「ボランティア精神は血筋?」
 クレアは少し意地悪な質問をする。それに対して、春日井はまた真顔になった。
「……ああ。今まで気づかなかったけど、そうかも。叔父さんの影響は、あるかも」
 どこまでも素直な春日井の反応にクレアも再び肩を竦めて由香奈を見る。由香奈はまたぱっと視線を下げた。



 帰りがけ、由香奈とクレアは申し合わせたわけではないけれど、五百円ずつピンクのブタの貯金箱に入れた。
「ありがとうございます」
 お辞儀をする黄色いエプロンの女性の向こうで、子どもたちの相手をしながら春日井が手を振る。まわりの子どもたちの中に、先日怒った母親に引っ張られて帰っていった男の子の顔を見つけ、由香奈はほっとする。そんな由香奈に黄色いエプロンの女性はにっこりと微笑んだ。
「また来てね」

 店からかなり遠ざかってから、クレアが由香奈に言った。
「あの店員さん、クセモノだね」
「え……」
 由香奈は意味がわからず目をぱちぱちしてしまう。
「うん……わかんないなら、いいよ」

 クレアはこの後、学校の仲間と買い物に行く約束があるというので、駅前で別れた。由香奈はひとりでマンションに帰る。
 エントランスに入り、掲示板に向かう。馬車の上から憂いを帯びた眼差しが投げかけられる。

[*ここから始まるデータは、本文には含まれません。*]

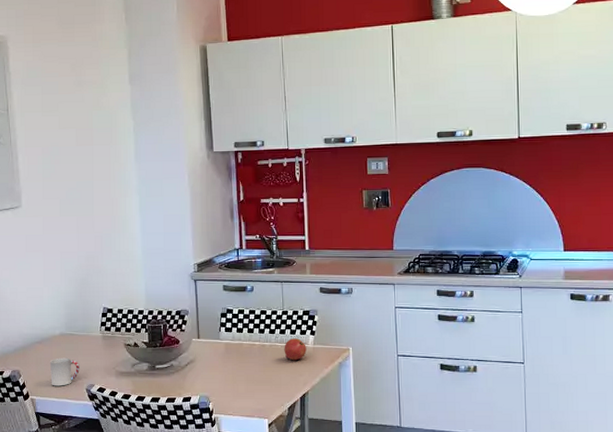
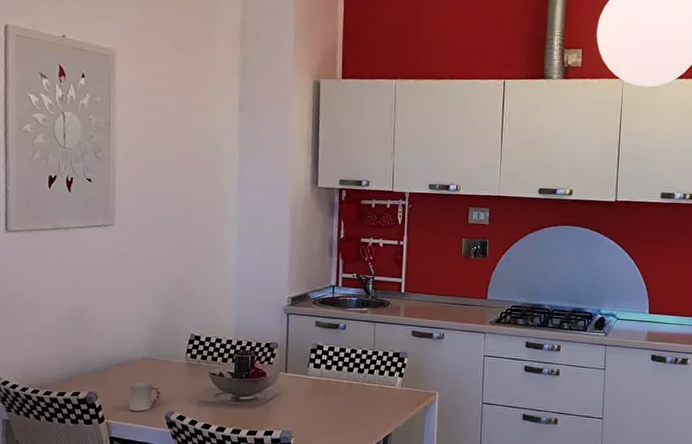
fruit: present [284,338,307,361] -> none [371,379,394,402]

 クレアの口から貴婦人という単語が飛び出したとき、由香奈はこの絵の女性を思い出した。貴婦人て、きっとこんな感じの人のことだ。こんなふうには由香奈はとてもなれない。ミチルさんの宿題は、クリアできそうにない。

 カタンと物音がして我に返り、由香奈は管理人室の方を見る。小窓の向こうで藤堂が新聞を広げている。
(そうだった)
 由香奈は小窓に近づく。それを見た藤堂が立ち上がって小窓を開けてくれる。

「あの、ケーキ……ありがとうございました」
「……ああ」
「……」
 由香奈は目線を下げて、質問を口に出そうかどうか迷う。
(あれも仕事のうちですか?)

「仕事のうちだからな」
 先回りしたように言われてしまい、その淡々とした口ぶりに由香奈は思わず吹き出してしまった。
「どうして笑う?」
「あ……ごめんなさい。わからないけど……」

 本当に。どうして笑ってしまったのか。慌てて口元を押さえて藤堂を見上げる。本人は気づいているのかいないのか、藤堂も微かに口元をほころばせていた。